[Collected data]
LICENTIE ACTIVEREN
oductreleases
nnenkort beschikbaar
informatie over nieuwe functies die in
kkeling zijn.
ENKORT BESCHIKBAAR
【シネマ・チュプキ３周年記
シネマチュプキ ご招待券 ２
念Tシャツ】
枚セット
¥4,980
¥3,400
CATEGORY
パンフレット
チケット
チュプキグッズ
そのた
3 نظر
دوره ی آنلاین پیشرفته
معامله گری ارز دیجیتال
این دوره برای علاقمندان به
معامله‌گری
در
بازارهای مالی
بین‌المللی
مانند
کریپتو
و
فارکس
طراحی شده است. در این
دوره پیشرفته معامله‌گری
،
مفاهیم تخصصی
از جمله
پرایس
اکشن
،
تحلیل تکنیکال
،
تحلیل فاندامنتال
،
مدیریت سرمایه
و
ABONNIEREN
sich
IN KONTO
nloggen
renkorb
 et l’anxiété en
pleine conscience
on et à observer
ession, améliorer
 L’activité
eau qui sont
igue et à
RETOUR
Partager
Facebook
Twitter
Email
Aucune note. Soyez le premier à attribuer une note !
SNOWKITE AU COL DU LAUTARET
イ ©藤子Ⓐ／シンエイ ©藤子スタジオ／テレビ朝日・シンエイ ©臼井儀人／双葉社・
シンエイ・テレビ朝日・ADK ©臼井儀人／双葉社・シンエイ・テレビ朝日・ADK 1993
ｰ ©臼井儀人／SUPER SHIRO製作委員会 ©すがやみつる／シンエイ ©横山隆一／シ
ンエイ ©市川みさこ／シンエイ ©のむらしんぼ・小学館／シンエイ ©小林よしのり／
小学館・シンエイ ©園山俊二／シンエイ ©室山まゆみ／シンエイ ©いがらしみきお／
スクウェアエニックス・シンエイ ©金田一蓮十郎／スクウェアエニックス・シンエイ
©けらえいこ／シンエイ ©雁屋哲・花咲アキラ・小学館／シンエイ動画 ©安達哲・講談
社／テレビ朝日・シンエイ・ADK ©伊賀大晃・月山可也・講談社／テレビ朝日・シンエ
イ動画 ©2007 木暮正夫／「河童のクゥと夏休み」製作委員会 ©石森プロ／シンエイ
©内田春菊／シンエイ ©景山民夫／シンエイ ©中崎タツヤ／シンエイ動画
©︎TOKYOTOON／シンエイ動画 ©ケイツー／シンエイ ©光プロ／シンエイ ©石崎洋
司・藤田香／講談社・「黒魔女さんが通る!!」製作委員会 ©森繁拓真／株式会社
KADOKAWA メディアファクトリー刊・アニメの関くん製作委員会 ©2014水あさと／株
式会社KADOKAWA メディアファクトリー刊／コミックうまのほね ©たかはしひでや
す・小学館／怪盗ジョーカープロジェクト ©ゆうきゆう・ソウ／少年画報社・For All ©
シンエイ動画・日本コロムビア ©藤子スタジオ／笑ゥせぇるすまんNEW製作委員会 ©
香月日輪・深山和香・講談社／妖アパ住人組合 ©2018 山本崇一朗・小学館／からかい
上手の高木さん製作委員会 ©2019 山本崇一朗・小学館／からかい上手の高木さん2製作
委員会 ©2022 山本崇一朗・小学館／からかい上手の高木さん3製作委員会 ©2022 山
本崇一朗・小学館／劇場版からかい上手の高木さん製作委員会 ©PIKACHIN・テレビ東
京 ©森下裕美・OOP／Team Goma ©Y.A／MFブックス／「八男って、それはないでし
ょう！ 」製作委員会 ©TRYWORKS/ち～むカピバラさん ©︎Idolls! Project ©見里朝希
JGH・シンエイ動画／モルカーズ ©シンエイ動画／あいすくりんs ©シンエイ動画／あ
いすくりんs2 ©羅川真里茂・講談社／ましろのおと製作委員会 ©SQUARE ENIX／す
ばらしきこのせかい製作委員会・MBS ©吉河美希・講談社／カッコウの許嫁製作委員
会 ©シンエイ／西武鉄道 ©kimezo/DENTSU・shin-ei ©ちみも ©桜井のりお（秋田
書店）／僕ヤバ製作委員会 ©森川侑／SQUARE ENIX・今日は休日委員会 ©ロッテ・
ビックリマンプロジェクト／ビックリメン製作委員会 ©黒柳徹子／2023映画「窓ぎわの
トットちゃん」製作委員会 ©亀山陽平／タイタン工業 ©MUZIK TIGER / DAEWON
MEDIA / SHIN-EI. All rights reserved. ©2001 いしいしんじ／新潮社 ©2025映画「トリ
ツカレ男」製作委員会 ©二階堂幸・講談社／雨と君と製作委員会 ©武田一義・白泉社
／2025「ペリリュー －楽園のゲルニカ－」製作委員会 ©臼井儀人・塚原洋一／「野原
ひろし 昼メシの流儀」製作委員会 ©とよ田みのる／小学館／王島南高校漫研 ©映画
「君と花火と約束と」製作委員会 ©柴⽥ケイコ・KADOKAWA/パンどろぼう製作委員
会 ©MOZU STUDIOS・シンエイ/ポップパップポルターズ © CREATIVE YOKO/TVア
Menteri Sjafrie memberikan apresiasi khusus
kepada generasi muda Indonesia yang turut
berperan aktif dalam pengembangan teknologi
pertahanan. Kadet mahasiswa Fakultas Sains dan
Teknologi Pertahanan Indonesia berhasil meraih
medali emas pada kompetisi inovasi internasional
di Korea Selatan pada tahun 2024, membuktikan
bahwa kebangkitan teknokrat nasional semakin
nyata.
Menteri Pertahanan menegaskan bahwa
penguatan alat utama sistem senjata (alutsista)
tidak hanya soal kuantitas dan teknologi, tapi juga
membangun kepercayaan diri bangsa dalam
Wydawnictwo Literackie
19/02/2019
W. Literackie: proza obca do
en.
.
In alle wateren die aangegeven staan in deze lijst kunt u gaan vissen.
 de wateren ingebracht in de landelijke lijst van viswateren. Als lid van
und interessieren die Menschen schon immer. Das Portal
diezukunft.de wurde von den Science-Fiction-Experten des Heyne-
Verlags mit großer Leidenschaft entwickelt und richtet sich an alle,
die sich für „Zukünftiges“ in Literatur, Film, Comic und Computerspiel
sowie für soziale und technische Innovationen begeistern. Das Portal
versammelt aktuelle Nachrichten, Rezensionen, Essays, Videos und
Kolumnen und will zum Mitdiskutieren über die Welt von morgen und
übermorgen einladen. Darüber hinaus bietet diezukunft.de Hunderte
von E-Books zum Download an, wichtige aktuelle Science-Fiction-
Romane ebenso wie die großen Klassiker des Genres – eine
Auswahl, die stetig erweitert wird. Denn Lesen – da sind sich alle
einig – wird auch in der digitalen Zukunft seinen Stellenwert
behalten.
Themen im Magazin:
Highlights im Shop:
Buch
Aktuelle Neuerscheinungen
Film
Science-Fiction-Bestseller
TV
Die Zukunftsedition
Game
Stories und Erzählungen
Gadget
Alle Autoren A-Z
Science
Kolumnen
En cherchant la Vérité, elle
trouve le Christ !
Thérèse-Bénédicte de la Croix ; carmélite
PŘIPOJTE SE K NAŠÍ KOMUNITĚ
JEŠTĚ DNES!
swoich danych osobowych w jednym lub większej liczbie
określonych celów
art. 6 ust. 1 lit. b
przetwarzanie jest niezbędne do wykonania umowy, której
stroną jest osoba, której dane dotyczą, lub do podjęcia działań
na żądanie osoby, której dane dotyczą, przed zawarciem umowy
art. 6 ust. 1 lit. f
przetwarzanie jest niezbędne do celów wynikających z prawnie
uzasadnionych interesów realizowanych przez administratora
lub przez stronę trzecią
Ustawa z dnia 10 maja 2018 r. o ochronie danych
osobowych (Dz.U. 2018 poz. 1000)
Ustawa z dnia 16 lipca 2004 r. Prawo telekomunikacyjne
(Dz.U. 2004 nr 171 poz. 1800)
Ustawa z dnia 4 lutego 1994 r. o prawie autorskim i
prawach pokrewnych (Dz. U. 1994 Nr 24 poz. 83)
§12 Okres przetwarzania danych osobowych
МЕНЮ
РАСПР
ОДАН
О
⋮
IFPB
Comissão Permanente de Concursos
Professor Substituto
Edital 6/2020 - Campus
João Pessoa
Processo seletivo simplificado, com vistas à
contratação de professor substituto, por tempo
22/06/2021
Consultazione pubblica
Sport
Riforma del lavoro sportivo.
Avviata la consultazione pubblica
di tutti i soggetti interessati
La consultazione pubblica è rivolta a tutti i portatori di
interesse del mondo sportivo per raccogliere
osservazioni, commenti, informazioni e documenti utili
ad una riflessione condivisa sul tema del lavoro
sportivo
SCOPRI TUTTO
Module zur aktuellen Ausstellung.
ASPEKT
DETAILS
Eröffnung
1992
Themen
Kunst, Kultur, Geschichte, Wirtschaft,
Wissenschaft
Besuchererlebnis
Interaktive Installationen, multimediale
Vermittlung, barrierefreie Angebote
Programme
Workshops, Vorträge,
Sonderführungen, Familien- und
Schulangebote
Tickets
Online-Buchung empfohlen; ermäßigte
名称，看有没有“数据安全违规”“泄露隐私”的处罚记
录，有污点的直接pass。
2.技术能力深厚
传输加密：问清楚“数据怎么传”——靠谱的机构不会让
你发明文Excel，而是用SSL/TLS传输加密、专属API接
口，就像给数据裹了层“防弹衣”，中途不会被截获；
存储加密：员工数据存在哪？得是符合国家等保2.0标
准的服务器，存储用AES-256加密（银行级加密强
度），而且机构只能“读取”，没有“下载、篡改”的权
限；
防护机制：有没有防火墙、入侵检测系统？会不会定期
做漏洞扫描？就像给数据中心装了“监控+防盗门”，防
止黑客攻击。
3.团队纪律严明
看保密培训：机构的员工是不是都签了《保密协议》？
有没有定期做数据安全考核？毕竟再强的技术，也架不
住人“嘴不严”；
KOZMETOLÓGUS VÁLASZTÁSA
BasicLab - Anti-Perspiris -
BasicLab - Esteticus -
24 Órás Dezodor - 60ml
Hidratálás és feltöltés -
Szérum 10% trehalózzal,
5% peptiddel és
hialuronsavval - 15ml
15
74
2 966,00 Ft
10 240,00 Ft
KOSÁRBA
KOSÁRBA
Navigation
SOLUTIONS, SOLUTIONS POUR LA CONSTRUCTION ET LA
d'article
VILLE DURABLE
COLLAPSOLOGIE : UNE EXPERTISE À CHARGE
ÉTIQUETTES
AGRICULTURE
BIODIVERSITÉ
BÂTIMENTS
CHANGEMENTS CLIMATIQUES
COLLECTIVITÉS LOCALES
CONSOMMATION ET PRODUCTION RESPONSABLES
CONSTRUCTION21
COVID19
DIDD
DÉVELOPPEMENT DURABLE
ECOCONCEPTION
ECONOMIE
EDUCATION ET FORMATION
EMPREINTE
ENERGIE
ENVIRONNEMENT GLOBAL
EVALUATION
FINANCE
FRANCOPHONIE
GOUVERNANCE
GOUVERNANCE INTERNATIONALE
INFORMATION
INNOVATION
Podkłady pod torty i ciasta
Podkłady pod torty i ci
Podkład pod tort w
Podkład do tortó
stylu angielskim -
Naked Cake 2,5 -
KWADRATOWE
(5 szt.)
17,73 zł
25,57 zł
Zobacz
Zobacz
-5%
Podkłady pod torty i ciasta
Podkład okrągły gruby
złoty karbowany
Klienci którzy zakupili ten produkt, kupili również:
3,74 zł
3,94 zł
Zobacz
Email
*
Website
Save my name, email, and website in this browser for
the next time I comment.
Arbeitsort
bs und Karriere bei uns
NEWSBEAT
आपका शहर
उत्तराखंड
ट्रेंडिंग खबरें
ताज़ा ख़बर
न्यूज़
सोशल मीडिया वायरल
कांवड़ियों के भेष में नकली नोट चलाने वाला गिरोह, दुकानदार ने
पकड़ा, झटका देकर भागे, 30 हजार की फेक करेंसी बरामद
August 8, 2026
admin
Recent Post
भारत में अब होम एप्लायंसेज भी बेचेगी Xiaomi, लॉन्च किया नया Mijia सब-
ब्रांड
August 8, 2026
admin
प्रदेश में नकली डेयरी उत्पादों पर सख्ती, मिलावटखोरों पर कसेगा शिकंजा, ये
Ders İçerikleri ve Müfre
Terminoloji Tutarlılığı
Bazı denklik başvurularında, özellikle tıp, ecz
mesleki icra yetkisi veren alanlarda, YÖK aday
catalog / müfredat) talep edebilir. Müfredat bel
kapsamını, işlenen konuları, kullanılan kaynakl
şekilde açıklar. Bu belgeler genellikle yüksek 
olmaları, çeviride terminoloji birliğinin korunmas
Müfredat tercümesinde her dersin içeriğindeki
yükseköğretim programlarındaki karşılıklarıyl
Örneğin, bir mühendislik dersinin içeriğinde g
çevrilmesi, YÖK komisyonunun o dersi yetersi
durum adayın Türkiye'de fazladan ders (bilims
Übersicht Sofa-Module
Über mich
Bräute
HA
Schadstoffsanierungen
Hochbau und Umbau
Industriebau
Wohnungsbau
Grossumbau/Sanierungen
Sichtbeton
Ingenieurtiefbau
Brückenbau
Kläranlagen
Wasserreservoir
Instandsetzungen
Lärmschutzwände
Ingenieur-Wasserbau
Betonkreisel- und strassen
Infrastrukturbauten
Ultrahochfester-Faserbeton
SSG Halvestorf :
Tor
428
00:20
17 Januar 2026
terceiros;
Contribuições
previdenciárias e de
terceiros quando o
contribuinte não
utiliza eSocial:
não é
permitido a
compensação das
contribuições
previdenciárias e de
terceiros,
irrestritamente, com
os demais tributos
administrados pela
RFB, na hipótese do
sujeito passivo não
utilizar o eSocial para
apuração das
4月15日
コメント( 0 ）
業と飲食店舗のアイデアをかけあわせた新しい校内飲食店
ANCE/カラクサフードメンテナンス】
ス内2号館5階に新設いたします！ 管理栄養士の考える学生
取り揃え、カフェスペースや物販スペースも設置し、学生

[About this task]: Format every line from the start of the records through the line containing "社／テレビ朝日・シンエイ・A" as a numbered list, skipping any blank lines.

[Solution for this exercise]:
1. LICENTIE ACTIVEREN
2. oductreleases
3. nnenkort beschikbaar
4. informatie over nieuwe functies die in
5. kkeling zijn.
6. ENKORT BESCHIKBAAR
7. 【シネマ・チュプキ３周年記
8. シネマチュプキ ご招待券 ２
9. 念Tシャツ】
10. 枚セット
11. ¥4,980
12. ¥3,400
13. CATEGORY
14. パンフレット
15. チケット
16. チュプキグッズ
17. そのた
18. 3 نظر
19. دوره ی آنلاین پیشرفته
20. معامله گری ارز دیجیتال
21. این دوره برای علاقمندان به
22. معامله‌گری
23. در
24. بازارهای مالی
25. بین‌المللی
26. مانند
27. کریپتو
28. و
29. فارکس
30. طراحی شده است. در این
31. دوره پیشرفته معامله‌گری
32. ،
33. مفاهیم تخصصی
34. از جمله
35. پرایس
36. اکشن
37. ،
38. تحلیل تکنیکال
39. ،
40. تحلیل فاندامنتال
41. ،
42. مدیریت سرمایه
43. و
44. ABONNIEREN
45. sich
46. IN KONTO
47. nloggen
48. renkorb
49.  et l’anxiété en
50. pleine conscience
51. on et à observer
52. ession, améliorer
53.  L’activité
54. eau qui sont
55. igue et à
56. RETOUR
57. Partager
58. Facebook
59. Twitter
60. Email
61. Aucune note. Soyez le premier à attribuer une note !
62. SNOWKITE AU COL DU LAUTARET
63. イ ©藤子Ⓐ／シンエイ ©藤子スタジオ／テレビ朝日・シンエイ ©臼井儀人／双葉社・
64. シンエイ・テレビ朝日・ADK ©臼井儀人／双葉社・シンエイ・テレビ朝日・ADK 1993
65. ｰ ©臼井儀人／SUPER SHIRO製作委員会 ©すがやみつる／シンエイ ©横山隆一／シ
66. ンエイ ©市川みさこ／シンエイ ©のむらしんぼ・小学館／シンエイ ©小林よしのり／
67. 小学館・シンエイ ©園山俊二／シンエイ ©室山まゆみ／シンエイ ©いがらしみきお／
68. スクウェアエニックス・シンエイ ©金田一蓮十郎／スクウェアエニックス・シンエイ
69. ©けらえいこ／シンエイ ©雁屋哲・花咲アキラ・小学館／シンエイ動画 ©安達哲・講談
70. 社／テレビ朝日・シンエイ・ADK ©伊賀大晃・月山可也・講談社／テレビ朝日・シンエ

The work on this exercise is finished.